SARATOGA SPRINGS — Travel restrictions are forcing horse sales company Fasig-Tipton to move a third thoroughbred auction out of Saratoga Springs this year.
The Fasig-Tipton Saratoga fall sale, originally scheduled for Oct. 20, is moving to Timonium, Maryland. The auction will be held in conjunction with its MidAtlantic mixed sale on Dec. 7 and 8.
"Current travel advisory requirements make it virtually impossible for many buyers from out of state to attend an auction in Saratoga," said Fasig-Tipton president and chief executive Boyd Browning Jr.
The move could be tough on New York thoroughbred breeders and owners who rely on Saratoga auctions to attract an audience and create a market for their horses. The Saratoga fall sale focuses heavily on broodmares and young horses that are still a year or two away from entering their first race.
Last year, 134 horses sold at the fall sale for nearly $3.4 million.
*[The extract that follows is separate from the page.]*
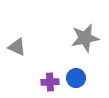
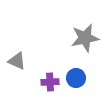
gray triangle: moved 14 px down
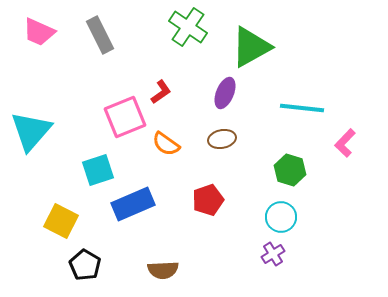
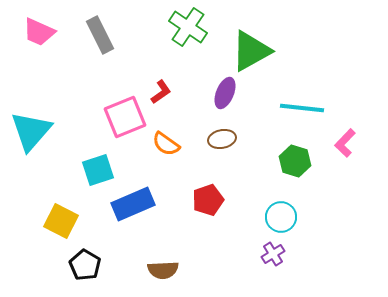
green triangle: moved 4 px down
green hexagon: moved 5 px right, 9 px up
The move to Maryland marks the third auction that Fasig-Tipton has been forced to pull out of Saratoga this year. The auction company moved its flagship selected yearling sale and New York bred auction from Saratoga Springs to Lexington, Kentucky. The date was moved from August to Sept. 9 and 10.
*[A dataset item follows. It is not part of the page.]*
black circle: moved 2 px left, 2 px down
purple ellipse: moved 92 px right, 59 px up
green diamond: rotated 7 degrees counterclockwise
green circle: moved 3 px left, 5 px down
The Selected yearling sale brings wealthy buyers from all over the world to Saratoga Springs each year. Last year, 135 yearlings sold for an average of $411,500 apiece, generating total sales of $55.5 million. A few days later, 186 horses sold in the New York-bred sale for a total of $16.2 million.
Moving the Fasig-Tipton auctions is understandable given everything that is happening in the world, said breeder Christopher Shelli, owner of Fort Christopher Thoroughbreds, which has farms in New York and Kentucky.
"On the positive side, there are still options for selling horses," Shelli said. "With all of the travel restrictions and Covid-19, people haven't been able to travel freely. Couple that with an election year and it is not a great time to be selling horses."
For many New York breeders, it will cost more to transport horses to Kentucky, Maryland and other sales grounds instead of focusing on the auctions in Saratoga Springs, Shelli said.
"And there is just no way to recreate the mystique that Saratoga has," he said.